By July 7, 2009, a final exemption application had been hammered out and sent to Mr. Singh by PCO.

Coincidentally, that same week another branch of PCO complained to Mr. Singh about a particular non-compliant Health Canada website: "Why did depts work day and night to meet the (Dec. 31, 2008) deadline if there were loopholes to compliance?" asked PCO's Ian McKenna.

"There are no loopholes," Mr. Singh responded.

A senior Treasury Board manager responded to the PCO exemption request in a blacked-out email on July 14, 2009. At that point, the paper trail went cold for 10 weeks.

On Sept. 23, 2009, - after a week of media reports on the partisan appearance of the EAP website - Finance Minister Jim Flaherty formally wrote Mr. Toews requesting an exemption from the Common Look and Feel standards. The EAP site was nominally under Mr. Flaherty's control at the Finance Department, although it was handled almost exclusively by the PCO.

The documents show Mr. Flaherty's request for an exemption was an urgent priority. Williams Stairs - Mr. Harper's political director of issues management at the time - and other top PMO officials were copied on the exchange.

The heavily redacted documents suggest there was still much to discuss, notwithstanding the weeks of negotiation and draft exemption proposals between PCO and Treasury Board.

"It should be noted there are other compliance issues related to other Treasury Board policy areas, which do not form part of this exemption request," says one internal email that survived the blackout.

The repeated use of the "Harper government" on the site appears to have been an issue.

"The Federal Identity Program policy requires the clear identification of government programs, services, assets and activities using the official symbol of the Government of Canada," said the Treasury Board email. "The policy also requires Treasury Board approval for the use of any special symbol or logo such as the EAP logo.

"Some of the risks demonstrated in not conforming to this policy have been demonstrated in the uncertainty portrayed in the media over the authorship and ownership of the EAP website and other communications and advertising activities."

A briefing note to Mr. Toews on Mr. Flaherty's exemption request runs four full pages, all entirely redacted.

But a very pithy summary survived in one of Mr. Singh's emails: "The briefing note provides two options and corresponding letters: Grant the exemption; Not grant the exemption. The latter is recommended."

An unsigned, undated letter to Mr. Flaherty, over Mr.

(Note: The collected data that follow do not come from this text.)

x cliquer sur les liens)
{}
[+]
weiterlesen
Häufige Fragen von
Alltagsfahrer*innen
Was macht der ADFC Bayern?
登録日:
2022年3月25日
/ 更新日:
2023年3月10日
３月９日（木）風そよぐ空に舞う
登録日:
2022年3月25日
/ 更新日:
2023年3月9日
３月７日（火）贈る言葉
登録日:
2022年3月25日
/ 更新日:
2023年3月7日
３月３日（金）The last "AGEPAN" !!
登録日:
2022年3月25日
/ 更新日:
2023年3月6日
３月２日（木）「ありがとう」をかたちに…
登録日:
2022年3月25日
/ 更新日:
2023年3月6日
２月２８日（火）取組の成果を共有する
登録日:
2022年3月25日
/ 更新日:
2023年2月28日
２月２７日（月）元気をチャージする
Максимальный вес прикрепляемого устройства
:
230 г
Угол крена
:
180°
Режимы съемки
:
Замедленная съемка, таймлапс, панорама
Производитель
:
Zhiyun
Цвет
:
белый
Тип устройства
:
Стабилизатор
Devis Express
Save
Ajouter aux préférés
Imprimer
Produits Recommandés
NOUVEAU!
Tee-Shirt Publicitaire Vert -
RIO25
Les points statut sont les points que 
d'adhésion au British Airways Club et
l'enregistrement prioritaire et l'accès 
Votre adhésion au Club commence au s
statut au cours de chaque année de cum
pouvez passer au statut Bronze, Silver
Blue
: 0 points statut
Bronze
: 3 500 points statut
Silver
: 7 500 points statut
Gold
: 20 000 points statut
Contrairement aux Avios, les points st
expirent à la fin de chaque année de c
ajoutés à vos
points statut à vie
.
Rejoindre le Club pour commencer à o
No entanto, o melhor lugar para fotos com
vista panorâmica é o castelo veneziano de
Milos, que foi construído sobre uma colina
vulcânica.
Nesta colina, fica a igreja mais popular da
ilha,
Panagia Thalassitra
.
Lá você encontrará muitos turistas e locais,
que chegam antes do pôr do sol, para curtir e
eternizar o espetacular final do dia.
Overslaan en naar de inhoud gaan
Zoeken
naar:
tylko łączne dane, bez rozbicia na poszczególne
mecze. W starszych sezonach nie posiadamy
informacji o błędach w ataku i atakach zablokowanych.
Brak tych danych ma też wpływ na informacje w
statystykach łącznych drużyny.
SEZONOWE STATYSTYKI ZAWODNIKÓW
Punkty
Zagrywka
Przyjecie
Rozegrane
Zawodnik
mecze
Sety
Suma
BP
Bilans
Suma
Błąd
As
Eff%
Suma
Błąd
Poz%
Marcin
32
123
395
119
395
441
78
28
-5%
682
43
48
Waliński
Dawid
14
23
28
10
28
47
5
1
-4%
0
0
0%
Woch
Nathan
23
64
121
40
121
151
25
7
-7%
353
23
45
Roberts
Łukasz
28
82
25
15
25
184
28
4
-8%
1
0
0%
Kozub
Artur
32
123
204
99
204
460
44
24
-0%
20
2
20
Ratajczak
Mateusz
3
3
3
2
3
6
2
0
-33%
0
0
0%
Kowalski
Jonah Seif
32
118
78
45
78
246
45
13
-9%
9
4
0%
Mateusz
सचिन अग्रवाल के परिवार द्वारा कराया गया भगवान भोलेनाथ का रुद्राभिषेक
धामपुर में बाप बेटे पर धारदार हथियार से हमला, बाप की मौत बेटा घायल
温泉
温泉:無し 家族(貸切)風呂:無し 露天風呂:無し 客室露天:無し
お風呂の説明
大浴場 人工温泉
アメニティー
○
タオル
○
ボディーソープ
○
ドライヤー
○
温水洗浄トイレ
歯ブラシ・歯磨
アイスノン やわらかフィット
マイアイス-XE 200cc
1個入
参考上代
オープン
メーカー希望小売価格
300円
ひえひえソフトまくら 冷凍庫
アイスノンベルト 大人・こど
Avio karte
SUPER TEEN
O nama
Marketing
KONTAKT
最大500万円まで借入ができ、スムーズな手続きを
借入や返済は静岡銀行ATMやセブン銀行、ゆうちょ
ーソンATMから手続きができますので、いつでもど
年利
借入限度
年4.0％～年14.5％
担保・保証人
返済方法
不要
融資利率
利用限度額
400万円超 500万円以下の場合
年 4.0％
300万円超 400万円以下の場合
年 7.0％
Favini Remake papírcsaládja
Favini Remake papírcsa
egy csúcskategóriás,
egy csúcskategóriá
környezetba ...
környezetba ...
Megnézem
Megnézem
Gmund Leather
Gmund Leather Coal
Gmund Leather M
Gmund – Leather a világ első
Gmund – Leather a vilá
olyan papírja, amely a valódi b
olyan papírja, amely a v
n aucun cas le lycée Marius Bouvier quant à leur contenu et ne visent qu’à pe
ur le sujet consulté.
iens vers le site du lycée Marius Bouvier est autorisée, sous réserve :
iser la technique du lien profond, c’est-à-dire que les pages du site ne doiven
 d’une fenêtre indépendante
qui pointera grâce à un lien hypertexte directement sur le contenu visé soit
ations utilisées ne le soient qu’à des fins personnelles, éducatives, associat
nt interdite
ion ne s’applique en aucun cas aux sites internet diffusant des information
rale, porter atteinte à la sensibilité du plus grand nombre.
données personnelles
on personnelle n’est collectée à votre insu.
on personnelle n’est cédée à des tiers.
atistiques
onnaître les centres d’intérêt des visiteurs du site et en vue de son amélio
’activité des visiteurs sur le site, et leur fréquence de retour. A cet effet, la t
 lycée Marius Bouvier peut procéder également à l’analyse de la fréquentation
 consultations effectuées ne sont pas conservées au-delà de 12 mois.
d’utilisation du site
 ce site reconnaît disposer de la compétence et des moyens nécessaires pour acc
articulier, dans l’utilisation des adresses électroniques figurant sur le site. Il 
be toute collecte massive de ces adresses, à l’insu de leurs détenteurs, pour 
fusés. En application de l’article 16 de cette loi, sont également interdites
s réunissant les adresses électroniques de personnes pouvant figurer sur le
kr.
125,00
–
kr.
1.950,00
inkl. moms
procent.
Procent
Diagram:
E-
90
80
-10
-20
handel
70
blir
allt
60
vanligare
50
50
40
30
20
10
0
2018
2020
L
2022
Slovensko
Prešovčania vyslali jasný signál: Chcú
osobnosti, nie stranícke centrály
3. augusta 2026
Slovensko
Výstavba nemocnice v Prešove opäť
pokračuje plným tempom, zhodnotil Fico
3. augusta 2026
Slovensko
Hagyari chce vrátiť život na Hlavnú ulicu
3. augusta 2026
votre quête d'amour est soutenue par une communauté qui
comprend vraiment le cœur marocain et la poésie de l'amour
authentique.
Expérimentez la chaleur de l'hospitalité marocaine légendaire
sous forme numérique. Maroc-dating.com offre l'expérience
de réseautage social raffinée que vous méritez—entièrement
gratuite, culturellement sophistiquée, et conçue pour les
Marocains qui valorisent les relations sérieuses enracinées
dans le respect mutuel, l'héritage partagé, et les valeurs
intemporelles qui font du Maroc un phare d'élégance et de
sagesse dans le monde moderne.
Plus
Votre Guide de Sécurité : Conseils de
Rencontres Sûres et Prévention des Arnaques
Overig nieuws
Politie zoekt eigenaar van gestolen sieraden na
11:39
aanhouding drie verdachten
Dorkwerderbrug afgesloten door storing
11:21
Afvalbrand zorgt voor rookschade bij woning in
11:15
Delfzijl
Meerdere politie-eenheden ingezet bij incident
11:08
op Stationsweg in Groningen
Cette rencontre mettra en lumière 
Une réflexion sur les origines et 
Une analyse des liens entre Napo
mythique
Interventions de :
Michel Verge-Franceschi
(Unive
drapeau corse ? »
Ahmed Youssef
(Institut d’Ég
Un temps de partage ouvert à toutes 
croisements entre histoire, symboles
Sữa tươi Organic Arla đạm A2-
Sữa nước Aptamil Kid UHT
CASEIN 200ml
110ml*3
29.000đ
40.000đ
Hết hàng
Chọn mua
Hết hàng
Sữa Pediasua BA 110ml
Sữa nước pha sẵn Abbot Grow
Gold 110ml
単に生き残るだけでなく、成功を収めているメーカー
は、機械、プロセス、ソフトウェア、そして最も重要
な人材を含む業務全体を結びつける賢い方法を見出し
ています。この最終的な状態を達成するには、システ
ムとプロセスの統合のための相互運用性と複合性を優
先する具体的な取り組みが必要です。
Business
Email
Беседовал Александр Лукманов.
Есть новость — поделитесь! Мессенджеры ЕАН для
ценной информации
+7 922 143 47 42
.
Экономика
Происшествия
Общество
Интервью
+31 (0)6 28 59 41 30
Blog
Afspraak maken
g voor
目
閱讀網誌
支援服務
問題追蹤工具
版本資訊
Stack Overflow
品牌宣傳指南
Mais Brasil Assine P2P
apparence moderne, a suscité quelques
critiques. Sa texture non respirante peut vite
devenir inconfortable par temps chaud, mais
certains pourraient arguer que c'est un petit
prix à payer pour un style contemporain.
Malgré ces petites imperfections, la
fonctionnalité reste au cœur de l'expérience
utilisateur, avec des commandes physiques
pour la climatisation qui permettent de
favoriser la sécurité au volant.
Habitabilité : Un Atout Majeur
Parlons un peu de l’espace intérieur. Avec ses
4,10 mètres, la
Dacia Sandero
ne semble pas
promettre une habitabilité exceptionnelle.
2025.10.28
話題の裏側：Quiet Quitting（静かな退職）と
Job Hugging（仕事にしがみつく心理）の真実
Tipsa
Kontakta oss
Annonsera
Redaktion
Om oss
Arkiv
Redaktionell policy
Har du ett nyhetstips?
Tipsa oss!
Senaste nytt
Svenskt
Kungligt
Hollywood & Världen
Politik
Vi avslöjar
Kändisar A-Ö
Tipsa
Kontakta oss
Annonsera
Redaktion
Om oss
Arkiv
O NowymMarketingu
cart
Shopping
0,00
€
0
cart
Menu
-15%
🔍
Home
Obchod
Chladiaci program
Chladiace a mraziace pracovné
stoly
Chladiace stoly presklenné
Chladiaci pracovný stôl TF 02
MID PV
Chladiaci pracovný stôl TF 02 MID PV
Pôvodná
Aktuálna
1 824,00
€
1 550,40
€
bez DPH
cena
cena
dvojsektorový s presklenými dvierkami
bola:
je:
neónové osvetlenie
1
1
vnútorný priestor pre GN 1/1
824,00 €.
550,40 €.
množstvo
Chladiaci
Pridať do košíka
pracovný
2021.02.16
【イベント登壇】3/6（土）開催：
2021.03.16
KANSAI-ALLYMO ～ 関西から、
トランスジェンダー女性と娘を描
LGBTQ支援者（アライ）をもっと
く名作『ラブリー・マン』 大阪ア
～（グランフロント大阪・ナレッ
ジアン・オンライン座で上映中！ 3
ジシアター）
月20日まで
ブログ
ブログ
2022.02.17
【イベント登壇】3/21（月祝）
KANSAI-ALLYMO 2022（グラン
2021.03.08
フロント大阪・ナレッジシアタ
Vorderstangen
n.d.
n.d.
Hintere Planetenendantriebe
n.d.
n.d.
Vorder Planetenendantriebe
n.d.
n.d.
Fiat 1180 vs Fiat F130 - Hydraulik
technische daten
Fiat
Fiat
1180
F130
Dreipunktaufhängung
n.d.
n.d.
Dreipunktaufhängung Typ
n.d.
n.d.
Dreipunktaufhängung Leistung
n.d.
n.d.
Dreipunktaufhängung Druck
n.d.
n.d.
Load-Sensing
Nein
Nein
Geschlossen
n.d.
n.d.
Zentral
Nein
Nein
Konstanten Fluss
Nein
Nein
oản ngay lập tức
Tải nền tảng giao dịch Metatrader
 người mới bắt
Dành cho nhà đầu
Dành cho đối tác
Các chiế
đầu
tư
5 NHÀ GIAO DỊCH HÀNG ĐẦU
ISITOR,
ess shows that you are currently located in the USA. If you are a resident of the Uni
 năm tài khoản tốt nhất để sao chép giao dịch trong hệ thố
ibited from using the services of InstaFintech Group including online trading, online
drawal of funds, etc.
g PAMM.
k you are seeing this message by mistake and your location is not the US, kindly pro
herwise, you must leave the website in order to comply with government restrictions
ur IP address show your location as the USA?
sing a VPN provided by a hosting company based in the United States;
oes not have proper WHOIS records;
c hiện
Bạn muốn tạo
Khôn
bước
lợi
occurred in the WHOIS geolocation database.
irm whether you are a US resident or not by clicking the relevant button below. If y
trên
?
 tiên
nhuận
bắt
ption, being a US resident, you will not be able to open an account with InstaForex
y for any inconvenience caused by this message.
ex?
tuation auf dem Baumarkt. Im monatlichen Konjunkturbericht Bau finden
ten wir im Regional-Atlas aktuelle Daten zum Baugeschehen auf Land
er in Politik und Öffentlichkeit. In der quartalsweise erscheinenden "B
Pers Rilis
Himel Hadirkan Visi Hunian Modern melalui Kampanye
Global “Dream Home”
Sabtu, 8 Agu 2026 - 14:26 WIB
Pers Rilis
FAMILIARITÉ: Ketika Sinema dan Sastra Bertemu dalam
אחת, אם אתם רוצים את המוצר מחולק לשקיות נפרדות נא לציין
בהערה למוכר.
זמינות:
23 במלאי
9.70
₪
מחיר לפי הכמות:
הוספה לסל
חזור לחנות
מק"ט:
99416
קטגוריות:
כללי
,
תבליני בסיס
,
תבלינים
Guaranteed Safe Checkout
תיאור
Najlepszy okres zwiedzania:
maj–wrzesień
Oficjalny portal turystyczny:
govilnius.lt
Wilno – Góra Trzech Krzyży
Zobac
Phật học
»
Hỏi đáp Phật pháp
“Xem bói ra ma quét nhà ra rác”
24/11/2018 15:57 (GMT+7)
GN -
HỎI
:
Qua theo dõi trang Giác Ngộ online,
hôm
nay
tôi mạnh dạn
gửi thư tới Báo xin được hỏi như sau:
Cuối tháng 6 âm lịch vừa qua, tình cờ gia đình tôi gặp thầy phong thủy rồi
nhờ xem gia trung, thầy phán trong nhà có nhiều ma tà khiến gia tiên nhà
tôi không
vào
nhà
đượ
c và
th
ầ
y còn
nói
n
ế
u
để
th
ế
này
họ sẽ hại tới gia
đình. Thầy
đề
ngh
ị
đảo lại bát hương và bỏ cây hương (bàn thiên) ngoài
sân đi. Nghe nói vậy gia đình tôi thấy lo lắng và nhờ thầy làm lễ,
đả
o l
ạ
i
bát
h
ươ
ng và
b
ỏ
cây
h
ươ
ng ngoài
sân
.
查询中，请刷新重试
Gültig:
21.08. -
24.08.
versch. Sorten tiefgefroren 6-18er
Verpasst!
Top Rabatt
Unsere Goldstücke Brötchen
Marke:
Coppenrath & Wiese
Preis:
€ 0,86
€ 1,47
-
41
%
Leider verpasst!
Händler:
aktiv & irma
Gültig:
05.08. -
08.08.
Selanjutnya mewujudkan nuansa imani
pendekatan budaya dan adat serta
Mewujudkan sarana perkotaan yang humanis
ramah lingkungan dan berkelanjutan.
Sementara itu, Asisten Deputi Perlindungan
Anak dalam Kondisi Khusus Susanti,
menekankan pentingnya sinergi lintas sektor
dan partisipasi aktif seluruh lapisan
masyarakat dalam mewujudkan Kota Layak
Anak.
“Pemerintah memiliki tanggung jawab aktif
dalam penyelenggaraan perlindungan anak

Toews' name, states that the exemption request is "denied."

The draft letter states that the PCO rationale provided for the exemption could be applied to "a number of other (government) websites" which would lead others to make applications using the same arguments.

"The result could be a weakening of one of the (policy) objectives of ensuring trust and confidence in (government) websites through the consistent applications of appearance and navigation."